Alcoa's target is January 1 to restart the first of three aluminum-making potlines at the company's idled Warrick Operations smelter near Yankeetown in Warrick County, Indiana, a United Steelworkers union official said Friday.
"They're looking to have it in operation in five months," said Chris Horn, president of USW Local 104 at Warrick Operations. "They'll have to get with the program" to meet that timetable.
He said the other two potlines should be operational by April 1.
The company announced Tuesday the planned restart of three of Warrick's five potlines by the second quarter of 2018, but was not more specific. Once the three potlines are back online, the smelter is expected to be producing at 161,400 mt/year. Alcoa plans to spend about $35 million on the restart.
The three potlines will directly serve the Warrick aluminum rolling mill, which supplies the North American market with flat-rolled aluminum for the food and beverage can packaging industry.
The smelter's molten metal will supplement purchased scrap metal and other raw materials that the Warrick site will continue to procure.

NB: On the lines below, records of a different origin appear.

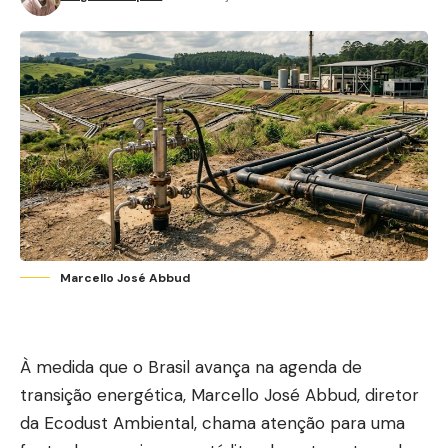
Marcello José Abbud
À medida que o Brasil avança na agenda de
transição energética, Marcello José Abbud, diretor
da Ecodust Ambiental, chama atenção para uma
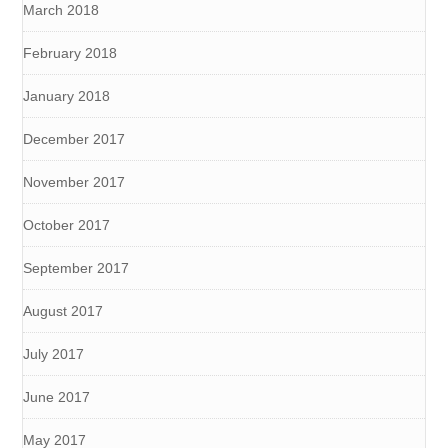
March 2018
February 2018
January 2018
December 2017
November 2017
October 2017
September 2017
August 2017
July 2017
June 2017
May 2017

"We ship in a lot of scrap, some canned body stock scrap and other scrap, and we ship in some ingot chunks," Horn said. "They're shipping in chunks of scrap from as far away as Saudi Arabia."
Horn and the USW also are hopeful Alcoa will eventually restart the remaining two potlines at Warrick Operations, although that probably depends on market conditions.
"We went into this as a [smelter] closure, and Alcoa has come back with this plan," he said. "They said they would reopen three potlines and have changed the designation of the other two to 'curtailment' instead of a closure. We're hoping to get those back."
The Indiana Economic Development Corp. has offered the company up to $2.4 million in conditional tax credits and up to $100,000 in training grants to encourage the restart.
Following the restart, Alcoa will have about 886,000 mt of idled smelting capacity of its total smelting capacity of 3.4 million mt.